> _What to produce_:
Which of the lines below holds the string "grup"? Copy every line that does.

Saved data entries:
********************

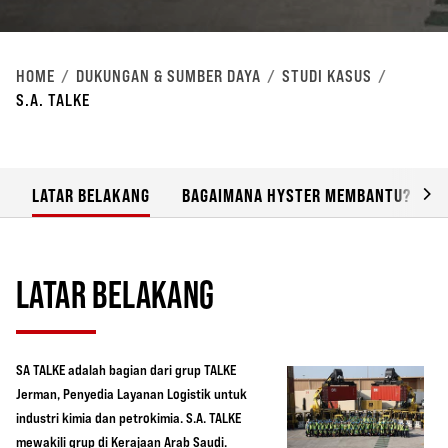
HOME
DUKUNGAN & SUMBER DAYA
STUDI KASUS
S.A. TALKE
LATAR BELAKANG
BAGAIMANA HYSTER MEMBANTU?
LATAR BELAKANG
SA TALKE adalah bagian dari grup TALKE
Jerman, Penyedia Layanan Logistik untuk
industri kimia dan petrokimia. S.A. TALKE
mewakili grup di Kerajaan Arab Saudi.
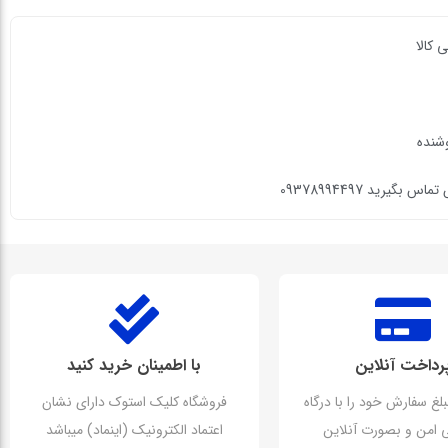
 کالا
وشنده
گیرید 09378994497
رداخت آنلاین
با اطمینان خرید کنید
بلغ سفارش خود را با درگاه
فروشگاه کلیک استوک دارای نشان
تی امن و بصورت آنلاین
اعتماد الکترونیک (اینماد) میباشد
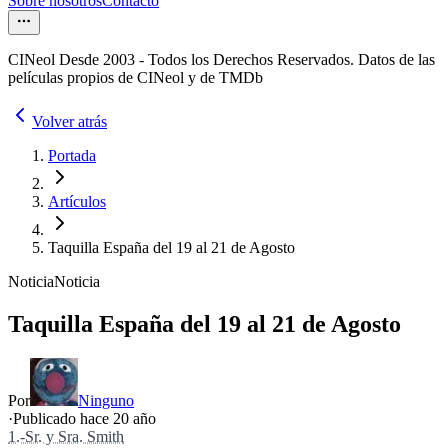
Sobre nosotros
Contacto
CINeol Desde 2003 - Todos los Derechos Reservados. Datos de las
películas propios de CINeol y de TMDb
Volver atrás
Portada
Artículos
Taquilla España del 19 al 21 de Agosto
Noticia
Noticia
Taquilla España del 19 al 21 de Agosto
Por
Ninguno
·
Publicado hace
20 año
1.-Sr. y Sra. Smith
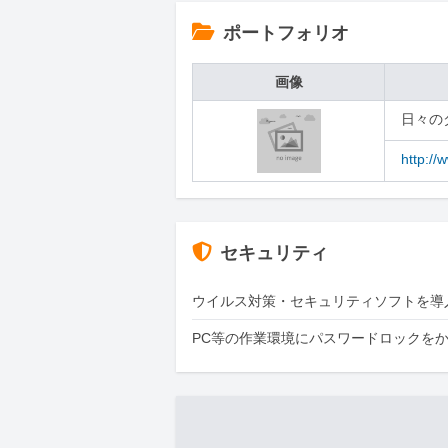
ポートフォリオ
画像
日々の
http://
セキュリティ
ウイルス対策・セキュリティソフトを導
PC等の作業環境にパスワードロックを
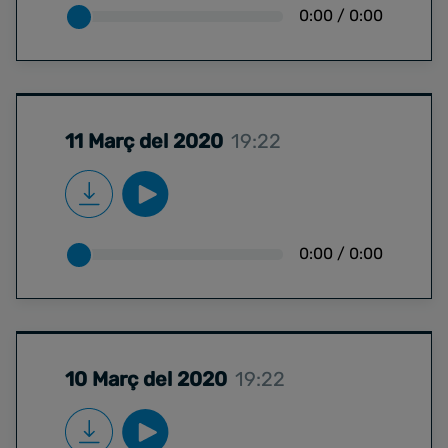
0:00
/
0:00
11 Març del 2020
19:22
0:00
/
0:00
10 Març del 2020
19:22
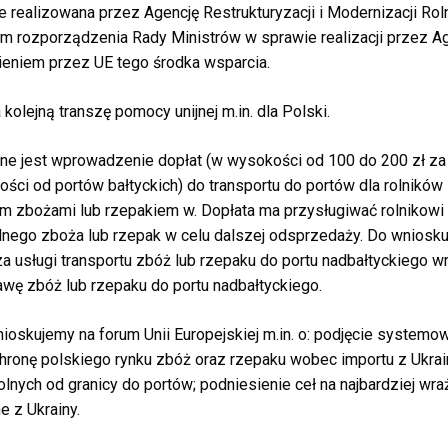
e
realizowana przez
Agencję
Restrukturyzacji
i Modernizacji Rol
em
rozporządzenia
Rady
Ministrów w sprawie realizacji przez
Ag
ieniem przez
UE tego
środka
wsparcia.
a
kolejną
transzę
pomocy unijnej m.in. dla Polski.
ne jest wprowadzenie
dopłat
(w
wysokości
od 100 do 200
zł
za
ości
od portów
bałtyckich
) do transportu do
portów dla rolników
em
zbożami
lub rzepakiem w.
Dopłata
ma
przysługiwać
rolnikowi
lnego
zboża
lub rzepak w celu dalszej
odsprzedaży.
Do wniosk
za
usługi
transportu
zbóż
lub rzepaku do portu
nadbałtyckiego
w
awę
zbóż
lub rzepaku do portu
nadbałtyckiego
.
nioskujemy
na
forum
Unii
Europejskiej
m.in.
o:
podjęcie
systemo
hronę
polskiego rynku
zbóż
oraz rzepaku
wobec importu z Ukrai
olnych od granicy do
portów; podniesienie
ceł
na najbardziej
wra
ne
z Ukrainy.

********************

> _Task response_:
SA TALKE adalah bagian dari grup TALKE
mewakili grup di Kerajaan Arab Saudi.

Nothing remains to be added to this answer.